The consequences are not long in coming: parallel currency markets emerge that cause some importers to acquire foreign currency at relatively low exchange rates and others to obtain much more expensive dollars. This is a very similar scenario already seen in other protectionist economies, ranging from Alberto Fernández's Argentina to Chavista Venezuela.
To remedy this problem, the former director of the BCB recommends that meetings between the government and the Bolivian business community focus on lifting restrictions on key exports such as gold and agroindustrial industries. This would facilitate the development of business activities that can substitute imports in the Bolivia.
TOWARDS A FLOATING EXCHANGE RATE?
Both Espinoza and the directors of BeFX agree on a way out of the Bolivian crisis: the current exchange rate must be abandoned. Encinas and Castillo are in favor of a transition to a floating exchange rate or raising the price of the fixed exchange rate, as long as precautions are taken.
“By releasing the currency, it will find its natural balance and more dollars should arrive in the country. If we add this to more pro-market measures, it could be seen that free trading after a period of initial volatility should find a balance many times lower than what is happening in Argentina. Now, if the release is carried out without pro-market measures, it could be a double-edged sword,” warn the members of the Chilean broker.
On the other hand, the former director of the BCB is more blunt with his forecast: “If the Central Bank decided to change the exchange rate regime, we would probably have to go to a floating one, since there is not enough foreign currency to adopt another exchange rate, which be it a different contribution or some mixed regime,” admits Espinoza.
This dead end would lead the Arce government to face an imminent rise in prices, which have been long repressed both by the exchange rate and by the hydrocarbon subsidy itself. Even if a free exchange rate of the dollar is adopted, fuel subsidies would have their days numbered.

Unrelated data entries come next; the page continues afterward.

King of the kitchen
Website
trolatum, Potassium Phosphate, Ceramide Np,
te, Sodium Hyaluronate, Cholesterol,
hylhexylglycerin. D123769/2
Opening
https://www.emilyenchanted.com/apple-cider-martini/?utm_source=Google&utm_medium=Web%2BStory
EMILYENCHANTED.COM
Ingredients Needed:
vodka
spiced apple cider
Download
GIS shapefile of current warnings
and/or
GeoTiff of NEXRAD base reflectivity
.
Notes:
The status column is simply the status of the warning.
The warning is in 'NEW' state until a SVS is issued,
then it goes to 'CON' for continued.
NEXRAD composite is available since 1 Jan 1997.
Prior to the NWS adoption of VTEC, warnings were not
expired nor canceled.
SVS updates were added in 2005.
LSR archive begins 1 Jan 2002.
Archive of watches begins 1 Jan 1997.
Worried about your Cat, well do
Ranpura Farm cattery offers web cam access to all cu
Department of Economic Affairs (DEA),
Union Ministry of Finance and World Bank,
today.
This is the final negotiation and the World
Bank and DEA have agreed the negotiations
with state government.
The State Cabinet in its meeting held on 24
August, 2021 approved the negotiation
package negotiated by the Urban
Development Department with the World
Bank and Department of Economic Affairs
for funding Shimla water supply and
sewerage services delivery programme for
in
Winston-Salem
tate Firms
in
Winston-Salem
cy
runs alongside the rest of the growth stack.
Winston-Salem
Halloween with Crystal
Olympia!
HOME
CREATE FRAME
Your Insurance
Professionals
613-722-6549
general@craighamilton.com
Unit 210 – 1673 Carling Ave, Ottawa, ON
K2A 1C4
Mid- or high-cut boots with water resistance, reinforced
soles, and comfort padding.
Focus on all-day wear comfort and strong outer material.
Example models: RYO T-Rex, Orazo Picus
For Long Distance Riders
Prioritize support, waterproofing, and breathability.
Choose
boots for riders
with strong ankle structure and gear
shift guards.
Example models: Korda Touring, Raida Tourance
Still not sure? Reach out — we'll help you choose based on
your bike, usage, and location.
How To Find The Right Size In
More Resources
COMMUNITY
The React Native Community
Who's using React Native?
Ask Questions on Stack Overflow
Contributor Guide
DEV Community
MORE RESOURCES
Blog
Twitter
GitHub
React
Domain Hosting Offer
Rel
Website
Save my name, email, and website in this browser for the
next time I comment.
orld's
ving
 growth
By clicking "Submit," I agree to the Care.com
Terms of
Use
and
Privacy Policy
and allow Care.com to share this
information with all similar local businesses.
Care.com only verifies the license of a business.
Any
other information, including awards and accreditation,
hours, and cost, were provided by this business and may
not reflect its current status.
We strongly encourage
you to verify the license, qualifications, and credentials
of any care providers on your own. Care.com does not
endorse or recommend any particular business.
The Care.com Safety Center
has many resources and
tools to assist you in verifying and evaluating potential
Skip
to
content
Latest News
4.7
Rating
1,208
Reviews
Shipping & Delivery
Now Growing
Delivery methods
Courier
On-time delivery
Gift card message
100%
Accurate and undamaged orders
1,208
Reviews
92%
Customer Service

“It is practically impossible for the government to sustain a fixed hydrocarbon price regime and, therefore, this would completely undermine the possibility of maintaining low prices in the economy. So, although it is necessary to review the exchange rate regime in Bolivia, the government's late response in accepting this crisis has led us to a very difficult point. Any measure taken will be complex for the market and we could have high costs for the economy in general,” laments Espinoza.

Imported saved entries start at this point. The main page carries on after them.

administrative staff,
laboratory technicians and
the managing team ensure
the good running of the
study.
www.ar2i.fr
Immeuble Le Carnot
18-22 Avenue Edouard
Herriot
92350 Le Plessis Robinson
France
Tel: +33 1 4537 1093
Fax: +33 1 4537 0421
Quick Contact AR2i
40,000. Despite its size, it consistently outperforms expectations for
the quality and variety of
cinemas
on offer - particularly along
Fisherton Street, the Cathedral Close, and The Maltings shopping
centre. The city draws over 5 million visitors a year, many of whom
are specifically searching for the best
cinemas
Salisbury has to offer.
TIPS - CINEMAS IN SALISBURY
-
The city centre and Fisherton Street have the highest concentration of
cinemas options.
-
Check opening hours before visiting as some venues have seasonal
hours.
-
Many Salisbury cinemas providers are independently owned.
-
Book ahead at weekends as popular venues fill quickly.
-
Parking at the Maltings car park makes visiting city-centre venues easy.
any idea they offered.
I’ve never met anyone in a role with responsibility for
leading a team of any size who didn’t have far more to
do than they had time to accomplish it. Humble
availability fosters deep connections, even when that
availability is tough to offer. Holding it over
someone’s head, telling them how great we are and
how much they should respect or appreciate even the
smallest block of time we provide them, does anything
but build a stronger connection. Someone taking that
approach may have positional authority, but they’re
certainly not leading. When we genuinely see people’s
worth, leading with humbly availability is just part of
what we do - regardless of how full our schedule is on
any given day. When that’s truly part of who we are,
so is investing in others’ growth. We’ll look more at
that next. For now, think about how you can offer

In the long term, BeFX experts assure that Bolivia is obliged to abandon dependence on hydrocarbons and diversify its economy. Following the example of neighboring Chile, a mining power that has boosted its agro-exports and sales of salmon in recent years, is an option.
On the other hand, in the political arena, Espinoza recognizes that the Arce administration is trying to “gain time” by minimizing the impact of the crisis and maneuvering to eliminate strong rivals like Morales. But the economist is skeptical about the possibility that the incongruence between the discourse and economic reality will not manifest before the elections.

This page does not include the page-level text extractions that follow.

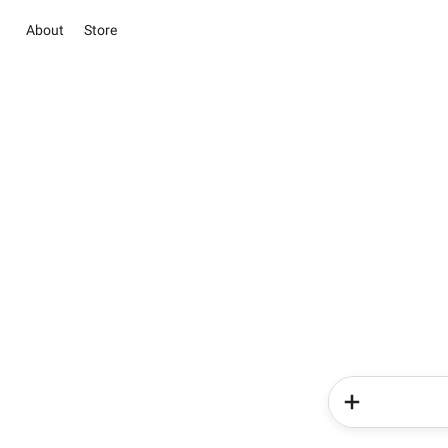
About
Store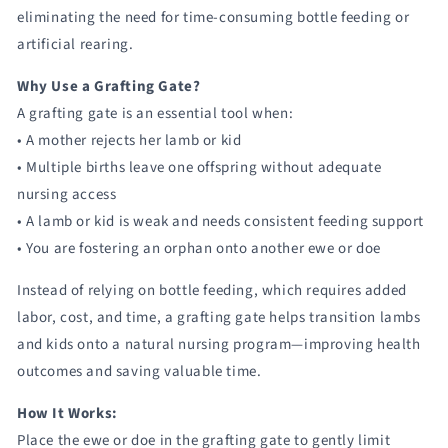
eliminating the need for time-consuming bottle feeding or
artificial rearing.
Why Use a Grafting Gate?
A grafting gate is an essential tool when:
• A mother rejects her lamb or kid
• Multiple births leave one offspring without adequate
nursing access
• A lamb or kid is weak and needs consistent feeding support
• You are fostering an orphan onto another ewe or doe
Instead of relying on bottle feeding, which requires added
labor, cost, and time, a grafting gate helps transition lambs
and kids onto a natural nursing program—improving health
outcomes and saving valuable time.
How It Works:
Place the ewe or doe in the grafting gate to gently limit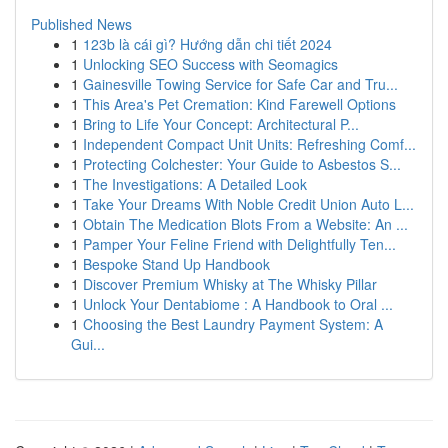
Published News
1
123b là cái gì? Hướng dẫn chi tiết 2024
1
Unlocking SEO Success with Seomagics
1
Gainesville Towing Service for Safe Car and Tru...
1
This Area's Pet Cremation: Kind Farewell Options
1
Bring to Life Your Concept: Architectural P...
1
Independent Compact Unit Units: Refreshing Comf...
1
Protecting Colchester: Your Guide to Asbestos S...
1
The Investigations: A Detailed Look
1
Take Your Dreams With Noble Credit Union Auto L...
1
Obtain The Medication Blots From a Website: An ...
1
Pamper Your Feline Friend with Delightfully Ten...
1
Bespoke Stand Up Handbook
1
Discover Premium Whisky at The Whisky Pillar
1
Unlock Your Dentabiome : A Handbook to Oral ...
1
Choosing the Best Laundry Payment System: A
Gui...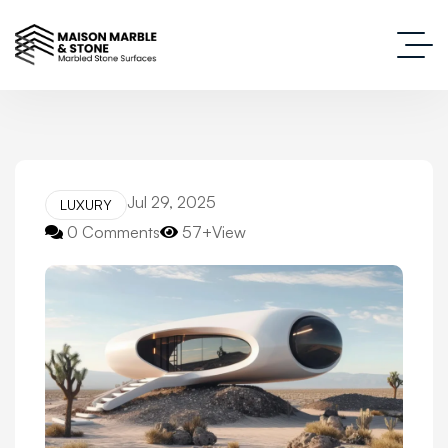
Jul 29, 2025
LUXURY
0 Comments
57+View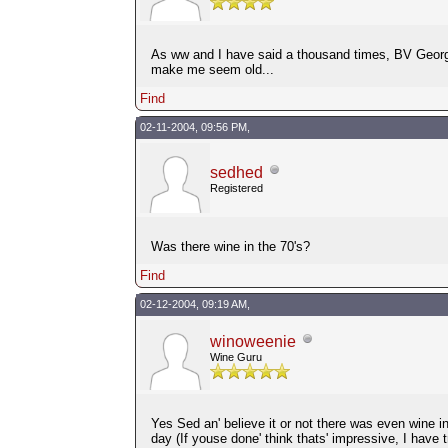
As ww and I have said a thousand times, BV Georges
make me seem old...
Find
02-11-2004, 09:56 PM,
sedhed
Registered
Was there wine in the 70's?
Find
02-12-2004, 09:19 AM,
winoweenie
Wine Guru
Yes Sed an' believe it or not there was even wine in
day (If youse done' think thats' impressive, I have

“They also want to divide the opposition to try to gather the largest number of votes in their favor and thus force a second round. Although in any case, the electoral cost for the government is already being felt to the extent that the crisis is worsening among the population and it will be very difficult for the government to mitigate the impact if it does not want to undertake the structural changes that it is not very willing to do,” says Espinoza. Thus, the following months will be key to discover whether the creator of the “Bolivian economic miracle” will also be its executioner.